Back to Colorado. Let’s think about next year’s Pew Report on Obesity. We could just continue to wallow around that 55% mark or we could mesmerize the rest of the country and the world with our level of fitness and healthy good looks. Ladies, I invite you to explore Lean.Clean.Mean on Facebook http://www.facebook.com/Lean.Clean.Mean. Total inspiration. Guys, check out the blogs and the workouts here http://www.mensfitness.com/training.

Whatever you end up doing begins with a single step. It’s the hardest part sometimes but one step leads to another and before you know it you’ve gone around the block.
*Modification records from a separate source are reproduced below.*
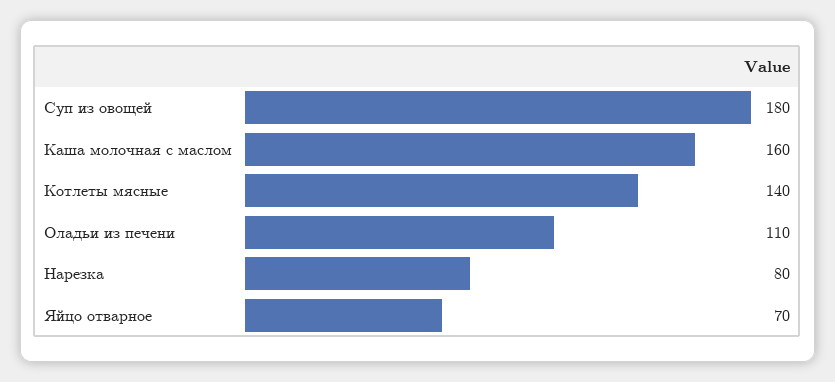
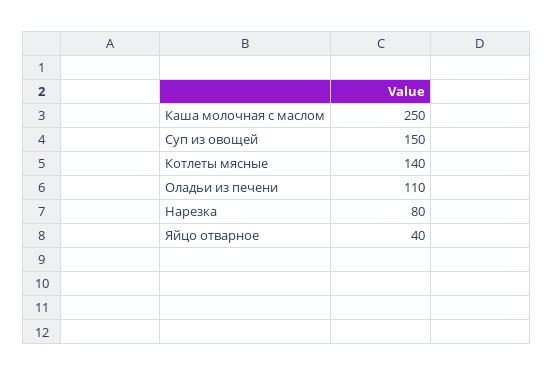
  {
-   "Суп из овощей": 180,
+   "Суп из овощей": 150,
-   "Каша молочная с маслом": 160,
+   "Каша молочная с маслом": 250,
    "Котлеты мясные": 140,
    "Оладьи из печени": 110,
    "Нарезка": 80,
-   "Яйцо отварное": 70
+   "Яйцо отварное": 40
  }

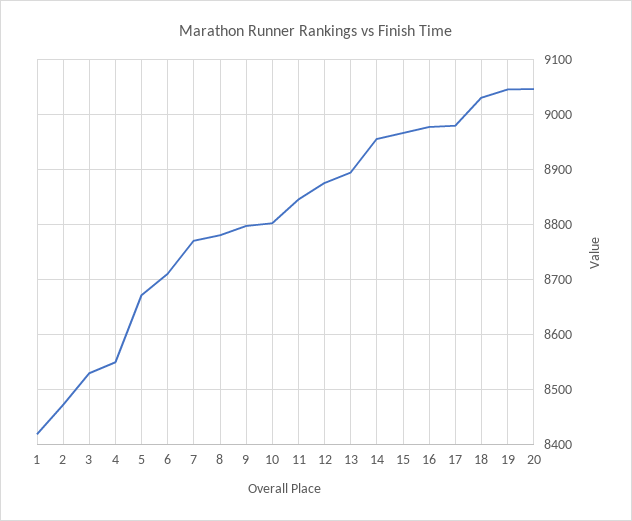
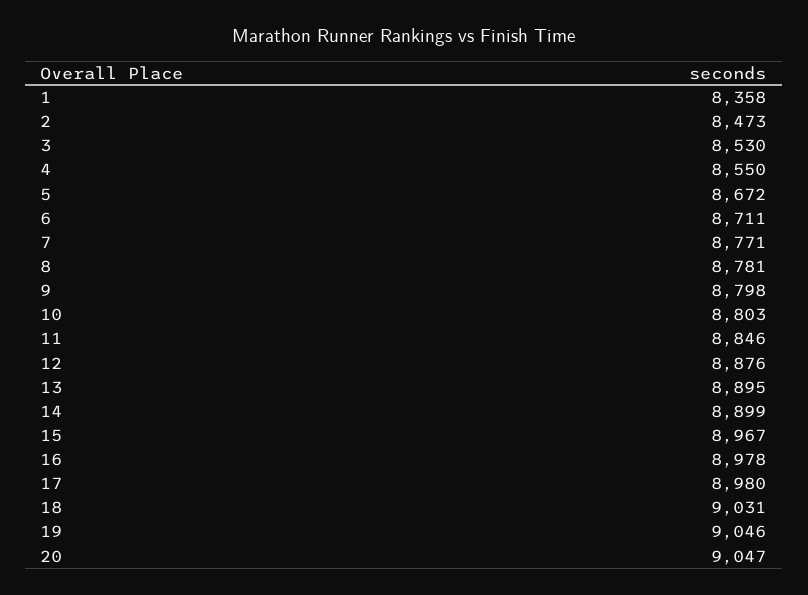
  {
-   "1": 8420,
+   "1": 8358,
    "2": 8473,
    "3": 8530,
    "4": 8550,
    "5": 8672,
    "6": 8711,
    "7": 8771,
    "8": 8781,
    "9": 8798,
    "10": 8803,
    "11": 8846,
    "12": 8876,
    "13": 8895,
-   "14": 8960,
+   "14": 8899,
    "15": 8967,
    "16": 8978,
    "17": 8980,
    "18": 9031,
    "19": 9046,
    "20": 9047
  }

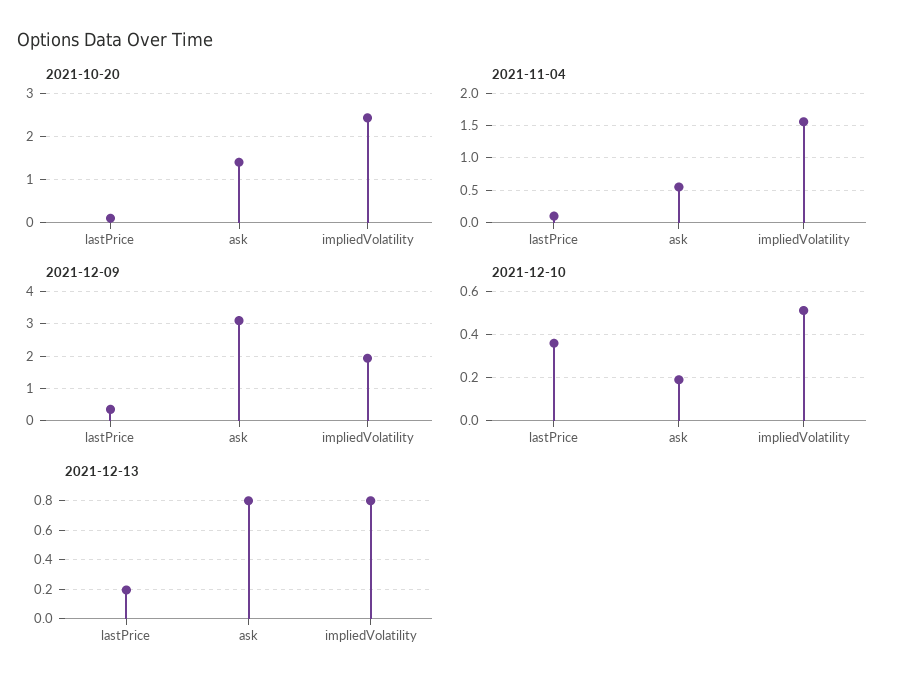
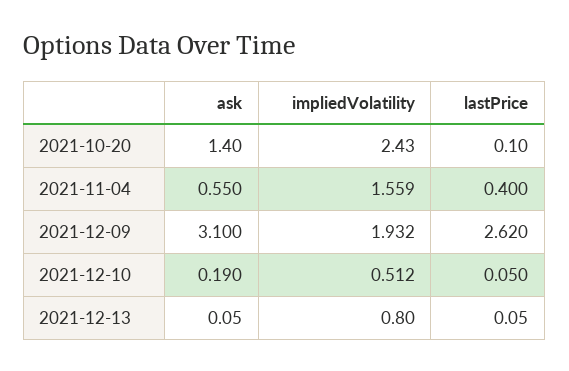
  {
    "2021-10-20": {
      "lastPrice": 0.1,
      "ask": 1.4,
      "impliedVolatility": 2.43
    },
    "2021-11-04": {
-     "lastPrice": 0.1,
+     "lastPrice": 0.4,
      "ask": 0.55,
      "impliedVolatility": 1.559
    },
    "2021-12-09": {
-     "lastPrice": 0.4,
+     "lastPrice": 2.62,
      "ask": 3.1,
      "impliedVolatility": 1.932
    },
    "2021-12-10": {
-     "lastPrice": 0.35,
+     "lastPrice": 0.05,
      "ask": 0.19,
      "impliedVolatility": 0.512
    },
    "2021-12-13": {
-     "lastPrice": 0.2,
+     "lastPrice": 0.05,
-     "ask": 0.8,
+     "ask": 0.05,
      "impliedVolatility": 0.8
    }
  }

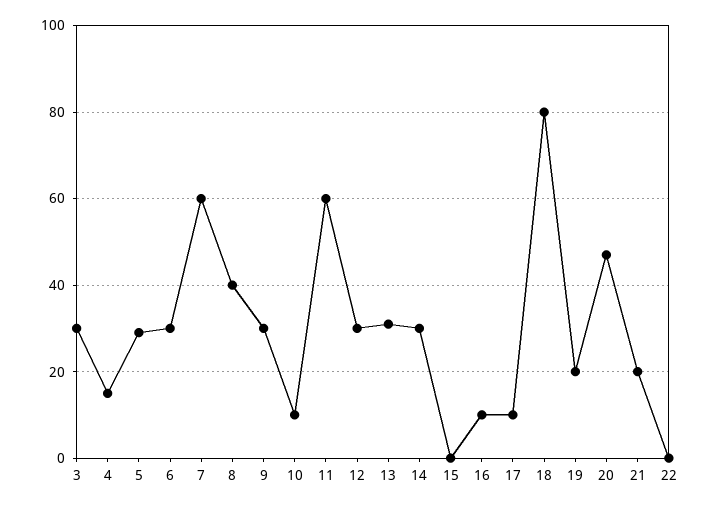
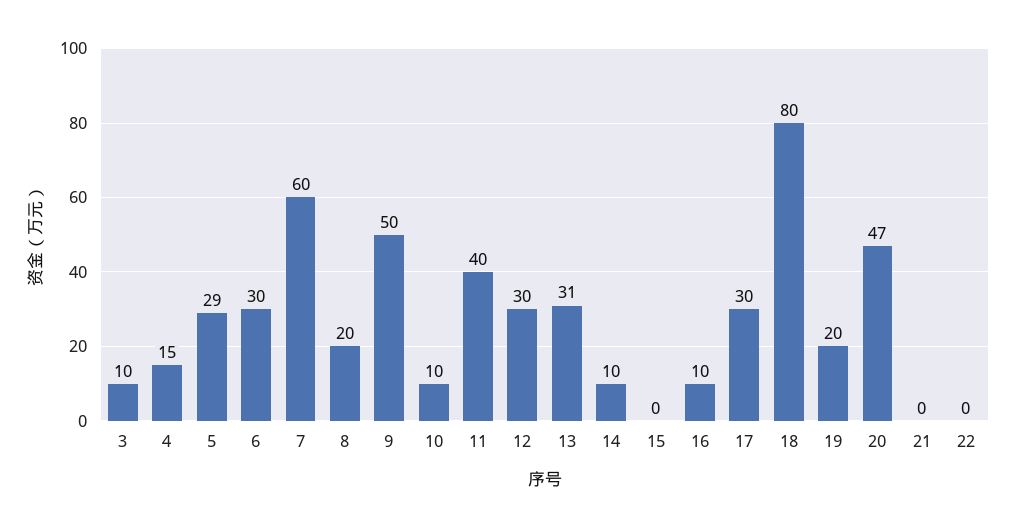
  {
-   "3": 30,
+   "3": 10,
    "4": 15,
    "5": 29,
    "6": 30,
    "7": 60,
-   "8": 40,
+   "8": 20,
-   "9": 30,
+   "9": 50,
    "10": 10,
-   "11": 60,
+   "11": 40,
    "12": 30,
    "13": 31,
-   "14": 30,
+   "14": 10,
    "15": 0,
    "16": 10,
-   "17": 10,
+   "17": 30,
    "18": 80,
    "19": 20,
    "20": 47,
-   "21": 20,
+   "21": 0,
    "22": 0
  }

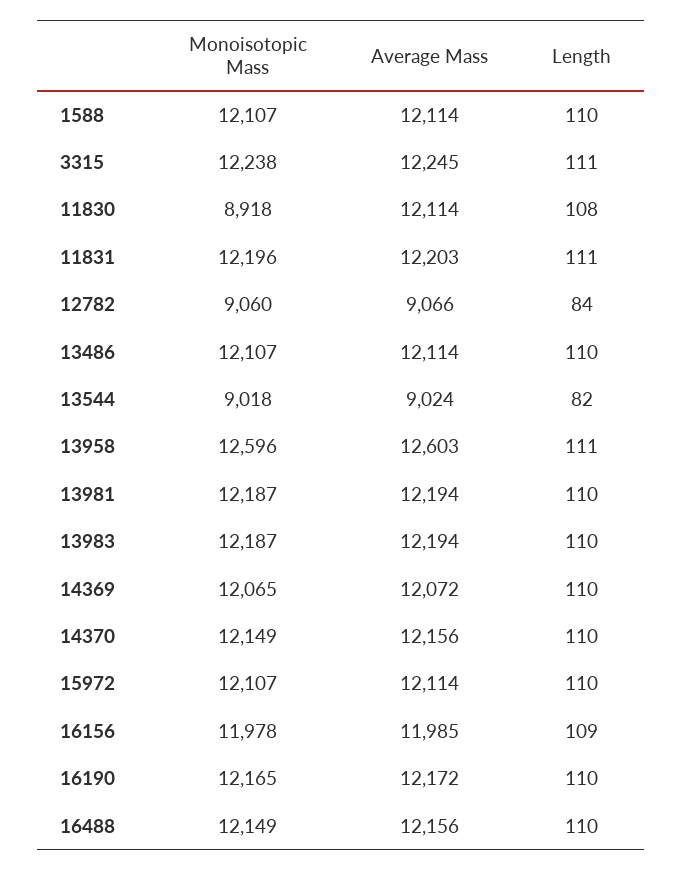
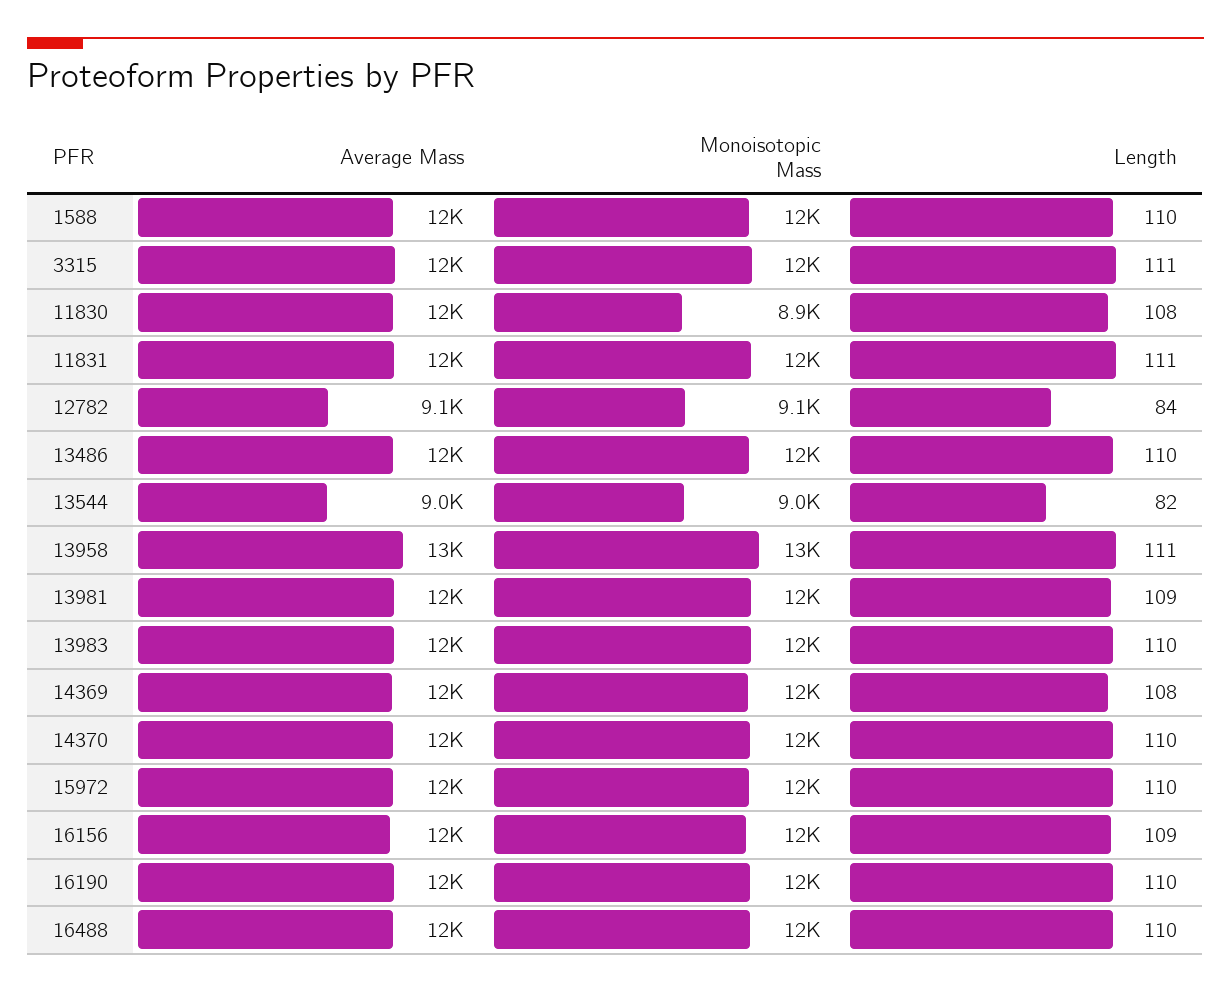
  {
    "Monoisotopic Mass": {
      "1588": 12107,
      "3315": 12238,
      "11830": 8918,
      "11831": 12196,
      "12782": 9060,
      "13486": 12107,
      "13544": 9018,
      "13958": 12596,
      "13981": 12187,
      "13983": 12187,
      "14369": 12065,
      "14370": 12149,
      "15972": 12107,
      "16156": 11978,
      "16190": 12165,
      "16488": 12149
    },
    "Average Mass": {
      "1588": 12114,
      "3315": 12245,
      "11830": 12114,
      "11831": 12203,
      "12782": 9066,
      "13486": 12114,
      "13544": 9024,
      "13958": 12603,
      "13981": 12194,
      "13983": 12194,
      "14369": 12072,
      "14370": 12156,
      "15972": 12114,
      "16156": 11985,
      "16190": 12172,
      "16488": 12156
    },
    "Length": {
      "1588": 110,
      "3315": 111,
      "11830": 108,
      "11831": 111,
      "12782": 84,
      "13486": 110,
      "13544": 82,
      "13958": 111,
-     "13981": 110,
+     "13981": 109,
      "13983": 110,
-     "14369": 110,
+     "14369": 108,
      "14370": 110,
      "15972": 110,
      "16156": 109,
      "16190": 110,
      "16488": 110
    }
  }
Use it and lose it. I’m off to the gym. Later.

Forever Young — August 24, 2012

Forever Young

I just received my Thought for Today Newsletter which is filled with very interesting and useful information from Oprah. Today’s issue has a story about slowing the aging of cells that caught my eye.

Elizabeth Blackburn

Elizabeth H. Blackburn, PhD, won a 2009 Nobel Prize for her research on a tiny bit of cellular machinery that turns out to be a hugely important clue to human health: telomeres, the protective caps on the ends of our threadlike chromosomes (“similar to the plastic tips on shoelaces”) that keep our genetic material safe from damage. Every time a cell divides, as our immune and skin cells regularly do, the telomeres tend to get a little shorter—which makes them an excellent indicator of cellular aging. When telomeres get too short, cells stop working properly. Blackburn and one of her colleagues discovered an enzyme that replenishes and repairs frayed telomeres, helping us stay healthier as we get older.

This enzyme, called telomerase, slows the rate at which telomeres degrade, and research indicates that healthy people with longer telomeres have less risk of developing the common illnesses of aging—like heart disease, diabetes, and cancer, which are three big killers today. But telomerase also has the potential to fuel the growth of any cancer cells already lurking in the body. So you don’t want to just dial up a person’s levels. Instead, discover the lifestyle factors that boost telomerase naturally.

A diet high in omega-3 fatty acids is one of the clearest examples. Exercise is another key; enough daily exercise to make you break a sweat. Exercise mitigates the effects of stress—and stress, we know, shortens telomeres. In fact, early studies indicate that stress reduction techniques like meditation help people maintain the length of their telomeres.

Scientists are on the verge of discovering many of telomerase’s secrets that could uncover valuable information to combat aging, fight cancer, and even improve the quality of medical treatment in other areas such as skin grafts for burn victims, bone marrow transplants, and heart disease.

It doesn’t seem very difficult to add some omega-3 to the diet. I love to eat walnuts on my Greek yogurt and I have started adding a tablespoon of ground flax seed to it also. The walnuts go on top of a banana and a handful of blueberries and half a peach when they are in season that I put on there too. I also drizzle on some honey.

When the weather gets cooler I put my toppings on steel-cut oatmeal instead of yogurt and add a dollop of heavy cream. This is so easy and delicious it makes breakfast my favorite meal of the day all year round.

Find foods rich in omega-3 here: http://whfoods.org/genpage.php?tname=nutrient&dbid=84

There are web sites on the internet that offer products that supposedly contain telomerase and that supposedly slow the signs of aging. I don’t know anything about them though.

Professor Elizabeth Helen Blackburn, AC, FRS, FRSN is an Australian-born American biological researcher at the University of California, San Francisco, who studies the telomere.